Chinese restaurant dishes in Australia typically have two or three veggies in them but don’t be afraid to ask for more or have them as an extra side. Good choices are chilli prawns or chicken and cashews. Steamed fish or squid will give you an omega-3 boost and meals with garlic or nuts provide extra nutritional value. Pao chicken is a healthy choice as is beef in black bean sauce or seafood with Szechuan sauce.
Avoid fried dishes such as sweet and sour pork and spring rolls. Nutritious starters would be seafood dumplings, sang choi bau or soup. Sweet meals such as honey chicken are packed with extra sugar and calories. Fried rice is loaded with fat, calories and additional sodium due to the sauce in it. Choose a small side of steamed rice, brown rice or noodles. Share your meals and remember you don’t have to eat everything in your bowl.
Food that is cooked at home is always healthier. You can control the portion size and how you cook your meal. If you do have the opportunity to cook at home, you can make a few adjustments to your dish without sacrificing taste. Add plenty of different coloured veggies such as green beans, broccoli, onion, capsicum and mushrooms. Go light on the sauce or choose low-sodium varieties and cook lightly and quickly to retain nutrients
Festive treats for Chinese New Year can be pretty calorific. Pineapple tarts are laden with sugar with each one containing a whopping fourteen teaspoons. A handful of prawn crackers is worth 100 calories and high in fat as are dried shrimp rolls. Kueh lapis is full of butter and sugar with two slices containing a huge 475 calories. These snacks are delicious so don’t deprive yourself just eat in moderation.
Be wary of portion sizes when you get take away. Plastic containers can be deceptive and contain larger serves than you think.

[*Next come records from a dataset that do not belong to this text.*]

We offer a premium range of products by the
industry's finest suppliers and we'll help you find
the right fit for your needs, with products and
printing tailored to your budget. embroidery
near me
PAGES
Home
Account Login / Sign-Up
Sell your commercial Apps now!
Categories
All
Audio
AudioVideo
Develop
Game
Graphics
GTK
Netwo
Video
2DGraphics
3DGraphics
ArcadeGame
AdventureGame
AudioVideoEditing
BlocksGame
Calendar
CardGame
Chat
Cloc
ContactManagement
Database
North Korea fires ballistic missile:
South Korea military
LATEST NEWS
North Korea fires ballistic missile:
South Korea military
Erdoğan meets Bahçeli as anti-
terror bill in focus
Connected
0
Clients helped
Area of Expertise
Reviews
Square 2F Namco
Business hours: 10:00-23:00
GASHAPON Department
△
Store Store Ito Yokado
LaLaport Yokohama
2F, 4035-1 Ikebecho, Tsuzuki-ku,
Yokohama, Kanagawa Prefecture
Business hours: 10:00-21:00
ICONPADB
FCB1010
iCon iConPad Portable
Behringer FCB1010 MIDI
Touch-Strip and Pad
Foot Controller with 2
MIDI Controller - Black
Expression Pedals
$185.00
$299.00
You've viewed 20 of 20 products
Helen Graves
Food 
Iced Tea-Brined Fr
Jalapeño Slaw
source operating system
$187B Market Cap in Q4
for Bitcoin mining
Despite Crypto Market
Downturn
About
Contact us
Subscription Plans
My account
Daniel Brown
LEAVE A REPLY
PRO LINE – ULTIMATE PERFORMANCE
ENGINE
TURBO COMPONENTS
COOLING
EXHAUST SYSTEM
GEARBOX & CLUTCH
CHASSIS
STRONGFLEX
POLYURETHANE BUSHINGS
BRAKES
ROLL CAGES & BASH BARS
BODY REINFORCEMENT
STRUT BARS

Watch food courts where food may have lost much of its nutritional value and may even be a food poisoning risk. It’s worth peking in the kitchen to see how they’re preparing the food. Get your meal cooked fresh and don’t add soy sauce as one tablespoon contains 375mg of sodium which is too shanghai.
Order well and your Chinese dishes will contain a diverse array of nutrients. If you’re lucky enough to be able to eat more authentic food then you can try nutritional delicacies such as jellyfish, century eggs, sea cucumbers, mapo tofu or a scrumptious hot pot. They’re all tso delicious. It can be worth splurging or sourcing a true Chinese menu rather than a Westernised one.
Meat is used less frequently in China and instead vegetables, noodles, rice or a protein like tofu are eaten. Meals are boiled, braised, stewed or steamed and rarely deep fried. Less sauce is used and flavour is added with spices instead of salt. Vegetables like carrots, onions, tomatoes and broccoli aren’t native to China. If you’re able find a place that serves real Chinese food then you’re as lucky as a fortune cookie.
Chinese New Year is such a wonderful celebration so don’t be afraid to indulge and experiment with new dishes. As a dietitian I would never want to be labelled Me No Fun. Happy New Year everyone!